BELGIUM’S King Albert is to abdicate in favour of Crown Prince Philippe on 21 July.
The move announced yesterday had been rumoured for weeks and will end nearly two decades of steady reign over a fractious kingdom, one which has been increasingly torn apart by political strife between northern Dutch-speaking Flanders and French-speaking southern Wallonia.
Frail at 79, Albert will be handing the throne to Philippe, who is 53.
Albert said his “age and health” no longer allow him to carry out his functions as he would want to.
“After a reign of 20 years I believe the moment is here to hand over the torch to the next generation,” the king said in an announcement carried by all major broadcasters. “Prince Philippe is well prepared to succeed me.”
Belgium has had six kings since it came into being in 1830; Albert is the first to voluntarily abdicate.

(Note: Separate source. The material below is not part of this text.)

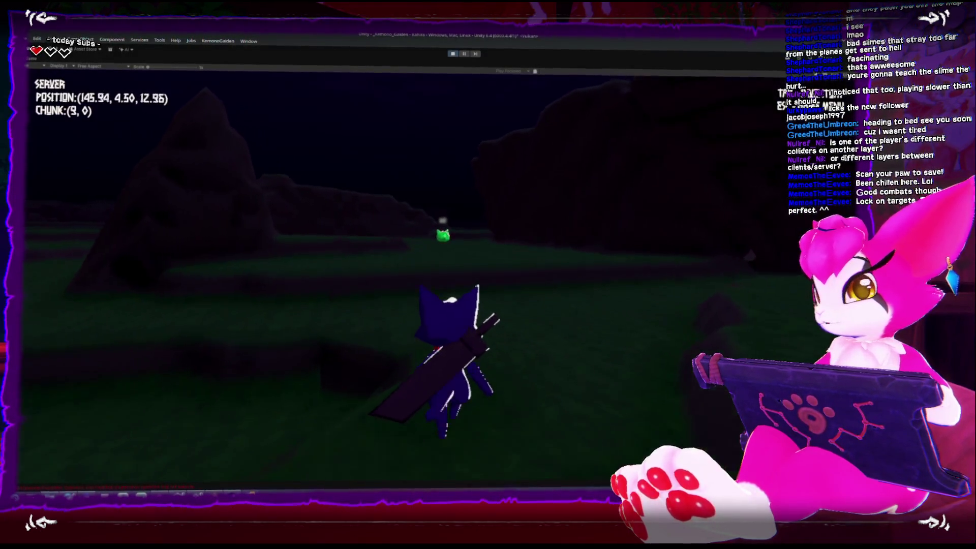
pyautogui.press('w')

Belgium is enjoying something of a political lull as it prepares for potentially bruising nationwide and regional elections next spring. Any abdication at that stage would be practically impossible.

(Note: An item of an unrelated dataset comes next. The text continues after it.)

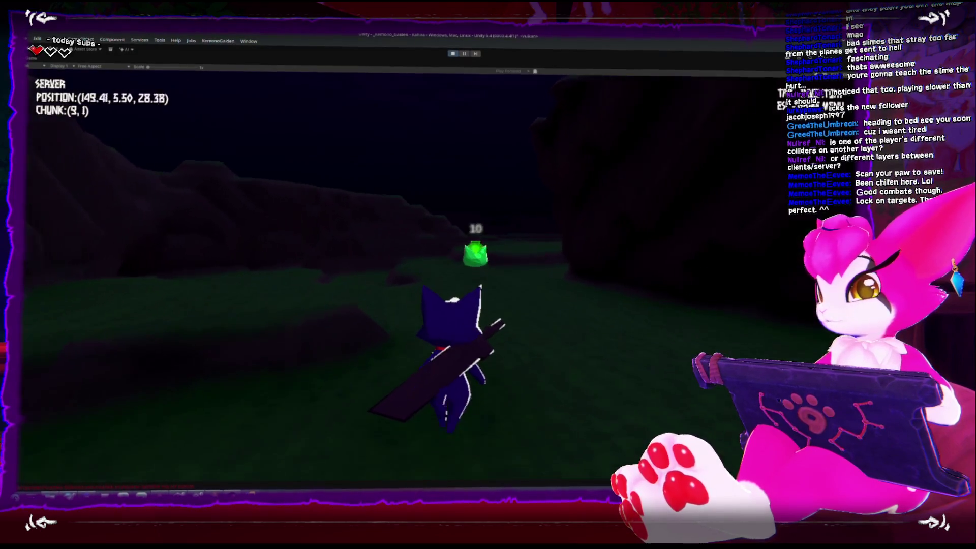
pyautogui.press('w')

“His most important gift is that he provided a sense of stability” as Flanders and Wallonia drifted apart, historian and author Marc Reynebeau said.

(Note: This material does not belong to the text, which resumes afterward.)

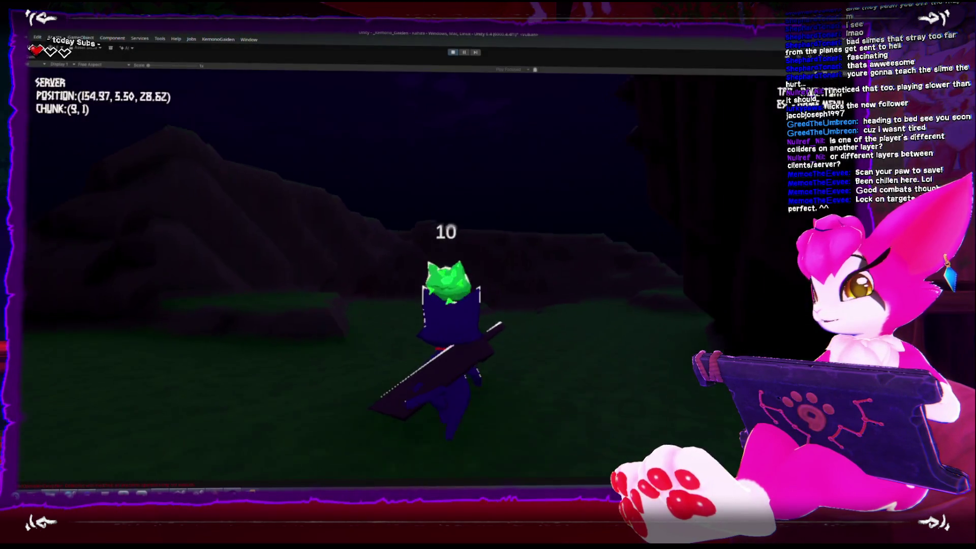
pyautogui.press('w')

At a family level, life has not been as smooth.
After he succeeded his devoutly Roman Catholic brother Baudouin in 1993, Albert became embroiled in a major royal scandal when he had to acknowledge an out-of-wedlock daughter, Delphine Boel, and suffered a major crisis in his marriage with Queen Paola.
“He is not alone. Many royals around the world have extramarital children. But there has been a change in the sense that this becomes much more public now,” Mr Reynebeau said.